-- Exercise --
Find all the lines in the entries below that hold the word "subtitle" and copy them.

-- Data --

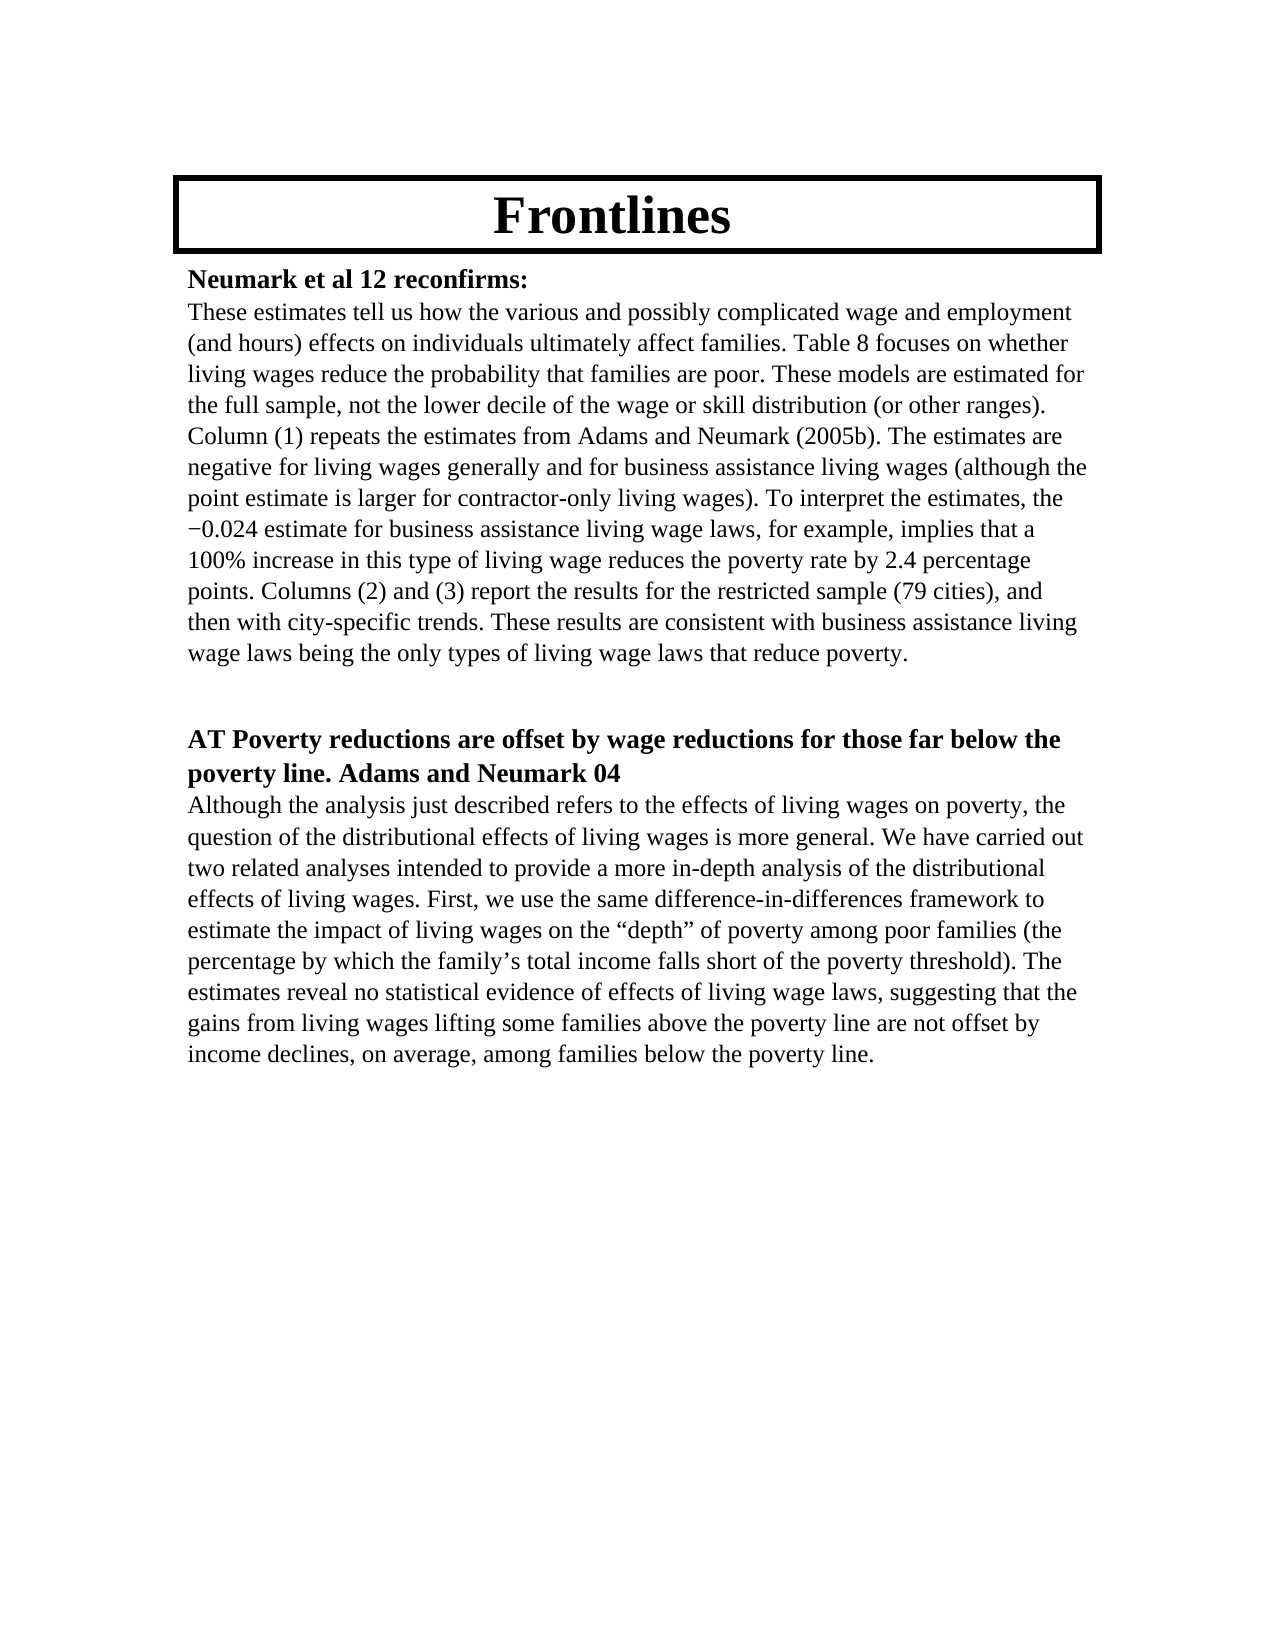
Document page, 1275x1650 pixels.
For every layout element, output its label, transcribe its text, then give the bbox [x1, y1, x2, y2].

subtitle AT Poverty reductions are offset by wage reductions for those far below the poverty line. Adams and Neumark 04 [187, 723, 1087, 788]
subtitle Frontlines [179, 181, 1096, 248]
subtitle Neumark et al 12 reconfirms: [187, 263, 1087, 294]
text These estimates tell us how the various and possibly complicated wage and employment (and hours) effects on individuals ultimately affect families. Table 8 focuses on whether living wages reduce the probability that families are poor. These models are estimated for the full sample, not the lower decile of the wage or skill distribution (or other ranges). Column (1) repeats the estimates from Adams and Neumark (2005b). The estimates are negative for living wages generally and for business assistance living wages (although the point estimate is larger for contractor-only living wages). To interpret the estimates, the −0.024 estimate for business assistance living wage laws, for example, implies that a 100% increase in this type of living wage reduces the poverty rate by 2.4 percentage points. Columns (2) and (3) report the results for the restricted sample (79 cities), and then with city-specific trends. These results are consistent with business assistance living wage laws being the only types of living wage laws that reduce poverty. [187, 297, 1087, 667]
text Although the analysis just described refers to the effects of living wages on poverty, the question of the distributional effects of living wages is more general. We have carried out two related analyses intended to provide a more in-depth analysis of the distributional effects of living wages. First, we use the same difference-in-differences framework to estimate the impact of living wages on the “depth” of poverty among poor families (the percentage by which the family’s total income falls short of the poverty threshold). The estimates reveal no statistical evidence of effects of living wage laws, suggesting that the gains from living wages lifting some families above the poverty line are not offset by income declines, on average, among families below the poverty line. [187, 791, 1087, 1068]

-- Reply --
subtitle AT Poverty reductions are offset by wage reductions for those far below the poverty line. Adams and Neumark 04 [187, 723, 1087, 788]
subtitle Frontlines [179, 181, 1096, 248]
subtitle Neumark et al 12 reconfirms: [187, 263, 1087, 294]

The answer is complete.